Zwischen Luxusjachten und Cineasten

Von Bernd Sobolla |
Seit 1946 ist das Filmfestival in Cannes sowohl ein Ort für luxuriöse Feiern und Promi-Defilees als auch für die Erneuerung der Kino-Kultur. In den 50er und 60er Jahren machten dort die Nouvelle Vague und New Hollywood auf sich aufmerksam. Heute passiert künstlerisch Aufregendes allenfalls in den Nebensektionen.
Gilles Jakob: "Guten Tag, ich möchte Ihnen darüber berichten, wie dieses Festival vorbereitet wurde. Denn neben dem gewohnten Festival gibt es ja diesmal noch einen Geburtstag ... "

Auch Festivalpräsident Gilles Jakob schaute auf der offiziellen Pressekonferenz zunächst auf die Geschichte des Festivals, das eigentlich als Gegen-Entwurf begann. Denn die Idee zu den Filmfestspielen an der Cote d´ Azur wurde 1938 in Venedig geboren. Dort verließen die ausländischen Delegierten genervt vom faschistischen Tamtam die Filmfestspiele mit dem Ziel, ein neues Filmfestival zu gründen. Dieses neue Kino-Mekka soll in Cannes entstehen. Die Eröffnung ist bereits ein Jahr später geplant. Doch der II. Weltkrieg verhindert dies.

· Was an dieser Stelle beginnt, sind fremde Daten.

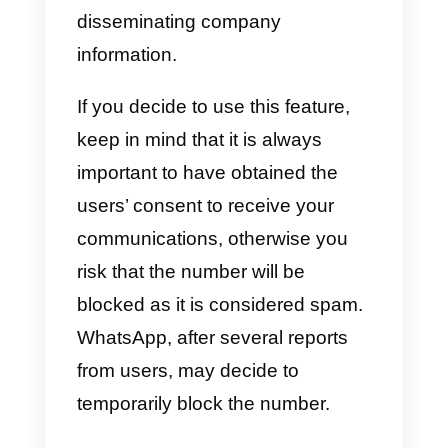
How to send massive
messages with Callbell
Callbell has also recently
integrated the bulk message
function for WhatsApp, with whic
our customers who use the
WhatsApp Business API will be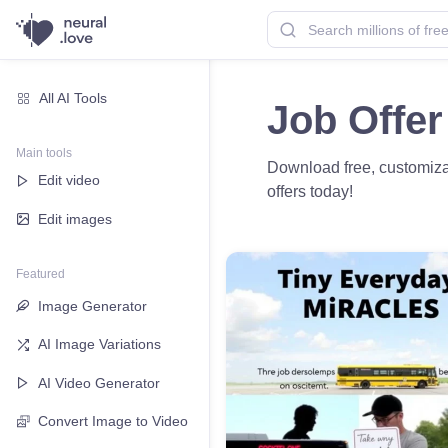
All AI Tools
Job Offer
Main tools
Download free, customizab
Edit video
offers today!
Edit images
Featured
Image Generator
AI Image Variations
AI Video Generator
Convert Image to Video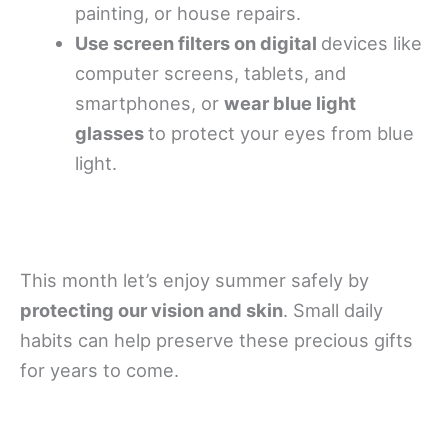
painting, or house repairs.
Use screen filters on digital
devices like
computer screens, tablets, and
smartphones, or
wear blue light
glasses
to protect your eyes from blue
light.
This month let’s enjoy summer safely by
protecting our vision and skin
. Small daily
habits can help preserve these precious gifts
for years to come.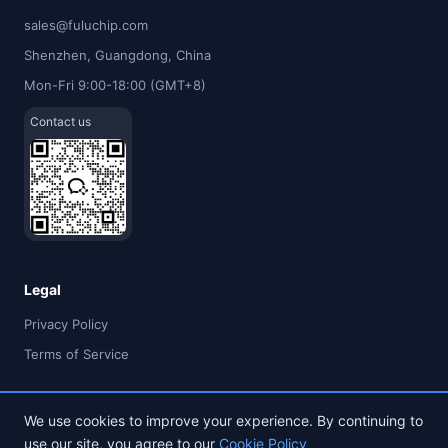
sales@fuluchip.com
Shenzhen, Guangdong, China
Mon-Fri 9:00-18:00 (GMT+8)
Contact us
Legal
Privacy Policy
Terms of Service
We use cookies to improve your experience. By continuing to
use our site, you agree to our
Cookie Policy
© 2026 FULU TIMES (HK) INDUSTRIAL CO., LIMITED. All rights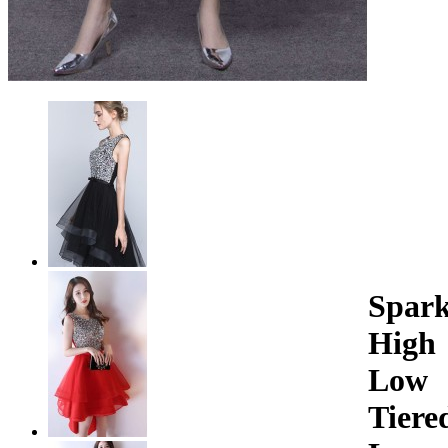
Spark
High
Low
Tiere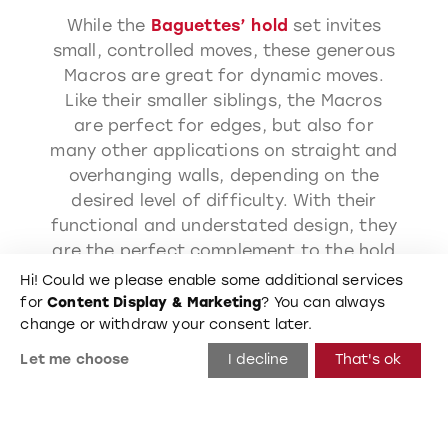
While the
Baguettes’ hold
set invites
small, controlled moves, these generous
Macros are great for dynamic moves.
Like their smaller siblings, the Macros
are perfect for edges, but also for
many other applications on straight and
overhanging walls, depending on the
desired level of difficulty. With their
functional and understated design, they
are the perfect complement to the hold
set and can also be used independently.
Hi! Could we please enable some additional services
The Baguette Macros cover everything
for
Content Display & Marketing
? You can always
from positive holds to hard-to-hold
change or withdraw your consent later.
slopers. Fancy moves or balancing acts:
Let me choose
I decline
That's ok
a very technical set without frills!
590
mm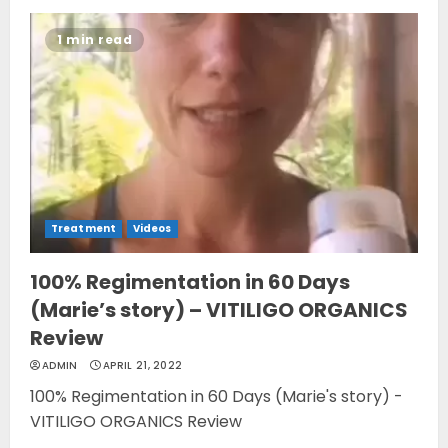
1 min read
Treatment
Videos
100% Regimentation in 60 Days
(Marie’s story) – VITILIGO ORGANICS
Review
ADMIN
APRIL 21, 2022
100% Regimentation in 60 Days (Marie's story) -
VITILIGO ORGANICS Review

Erst 1946 ist dann Premiere. Da dem Festival aber 1948 und 50 das Geld fehlt, bleiben die Projektoren stehen, und das 60jährige Jubiläum hinkt heute etwas hinterher.

Schon in den Anfängen versucht sich das Festival am Spagat: Einerseits als Stätte für intensives Feiern auf Luxus-Yachten und in Edelhotels. Auf der anderen Seite die Cineasten, immer auf der Suche nach Filmemachern, die das Weltkino erneuern.

In den 50er und 60er Jahren ist es die "Nouvelle Vague", die dort auf sich aufmerksam macht. 1969 läutet Dennis Hopper mit "Easy Rider" das New Hollywood Zeitalter ein. Und in den 90er Jahren nimmt von Cannes aus die dänische Dogma-Bewegung ihren Kampf gegen das kommerzielle Kino auf.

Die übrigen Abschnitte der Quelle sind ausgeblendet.